As stated earlier, if we wanted to advance practices to reduce violence it would be prudent to adequately advance a clear definition of the concept itself.  As argued earlier, violence is a perceived disruption in the power anywhere in the complex web of ideology.  If this structure in society has no history and is omnipresent, then it stands to reason that the only way to reduce violence in society is to utilize violence-prevention methods that focus on the totality of violence and not just the subjective violence that sits on the surface.   Moreover, any violence-prevention method that does not address the totality of violence is, in addition to being insufficient, could be conceived as a violent act in of itself— as failing to negate objective violence in the process of attempting to reduce violence is an act towards reinforcing the validity of objective violence by action through inaction.  In other words, the only means of reducing violence is by focusing violence-prevention on the totality of violence itself.  If I was to speculate on how this would be done, I would begin by promoting educational practices that enable a deeper understanding of humanity, culture and society.

Alas, I would promote philosophy.  


Alexander, Michelle. The New Jim Crow: Mass Incarceration in the Age of Colorblindness. Revised ed.  Audio Book.

Althusser, Louis. On the Reproduction of Capitalism: Ideology and Ideological State Apparatuses. Print.

Badiou, Alain. Ethics: An Essay on the Understanding of Evil. London: Verso, 2001. Print.

McGilchrist, Iain. The Master and His Emissary: The Divided Brain and the Making of the Western World. New Haven: Yale UP, 2009. Print.

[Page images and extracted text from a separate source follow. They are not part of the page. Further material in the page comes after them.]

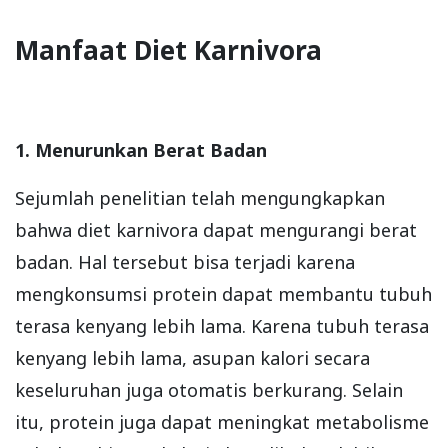
Manfaat Diet Karnivora
1. Menurunkan Berat Badan
Sejumlah penelitian telah mengungkapkan
bahwa diet karnivora dapat mengurangi berat
badan. Hal tersebut bisa terjadi karena
mengkonsumsi protein dapat membantu tubuh
terasa kenyang lebih lama. Karena tubuh terasa
kenyang lebih lama, asupan kalori secara
keseluruhan juga otomatis berkurang. Selain
itu, protein juga dapat meningkat metabolisme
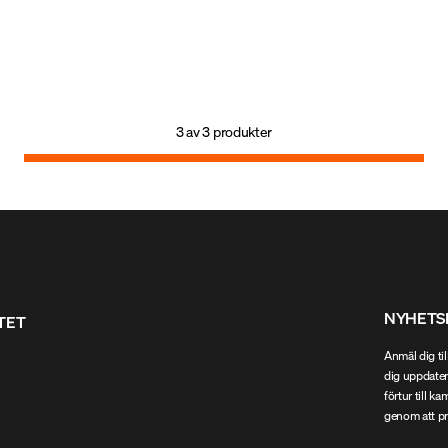
byggd mekanisk
rörelsefrihet under kalla dagar. Tack vare
r kappan
inbyggd mekanisk stretch och lätt
röra sig i utan
isolering följer jackan kroppens rörelser,
arta detaljer
känns smidig och lätt utan att
r den snabbt
kompromissa med värmen. Med smarta
dagar och blåsig
detaljer och stilren design blir den snabbt
tallet, på
en favorit, både i stallet, på
3
av
3
produkter
an.
hundpromenaden eller ute i stan.
NYHETS
ITET
Anmäl dig til
dig uppdater
förtur till k
genom att pr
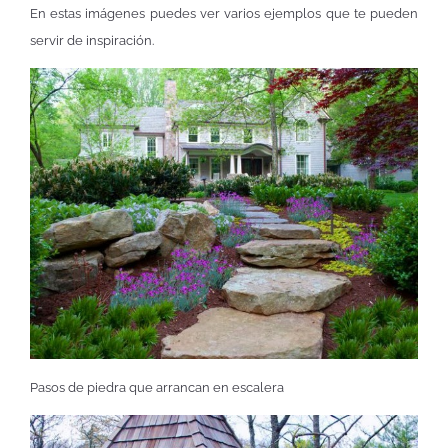
En estas imágenes puedes ver varios ejemplos que te pueden
servir de inspiración.
Pasos de piedra que arrancan en escalera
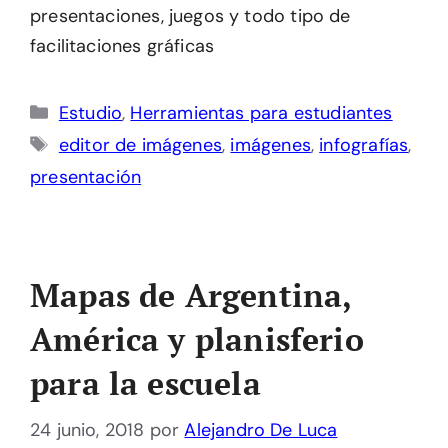
presentaciones, juegos y todo tipo de
facilitaciones gráficas
Categorías
Estudio
,
Herramientas para estudiantes
Etiquetas
editor de imágenes
,
imágenes
,
infografías
,
presentación
Mapas de Argentina,
América y planisferio
para la escuela
24 junio, 2018
por
Alejandro De Luca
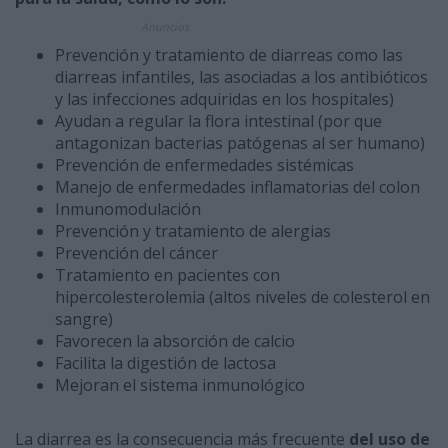
Anuncios
Prevención y tratamiento de diarreas como las
diarreas infantiles, las asociadas a los antibióticos
y las infecciones adquiridas en los hospitales)
Ayudan a regular la flora intestinal (por que
antagonizan bacterias patógenas al ser humano)
Prevención de enfermedades sistémicas
Manejo de enfermedades inflamatorias del colon
Inmunomodulación
Prevención y tratamiento de alergias
Prevención del cáncer
Tratamiento en pacientes con
hipercolesterolemia (altos niveles de colesterol en
sangre)
Favorecen la absorción de calcio
Facilita la digestión de lactosa
Mejoran el sistema inmunológico
La diarrea es la consecuencia más frecuente
del uso de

Johnston, Adrian. “Jacques Lacan.” Stanford Encyclopedia of Philosophy. Stanford University, 1 Jan. 2013. Web. 1 Jan. 2015.

Star, Susan, Geoffrey Bowker, and Laura Neumann. “Transparency At Different Levels of Scale: Convergence between Information Artifacts and Social Worlds.” Library and Information Science (1997). Print.

Zimbardo, Philip G. The Lucifer Effect: Understanding How Good People Turn Evil. New York: Random House, 2007. Print.

Žižek, Slavoj. The Sublime Object of Ideology (SOI). London: Verso, 1989. Print.

Žižek, Slavoj. Violence: Six Sideways Reflections. New York: Picador, 2008. Print.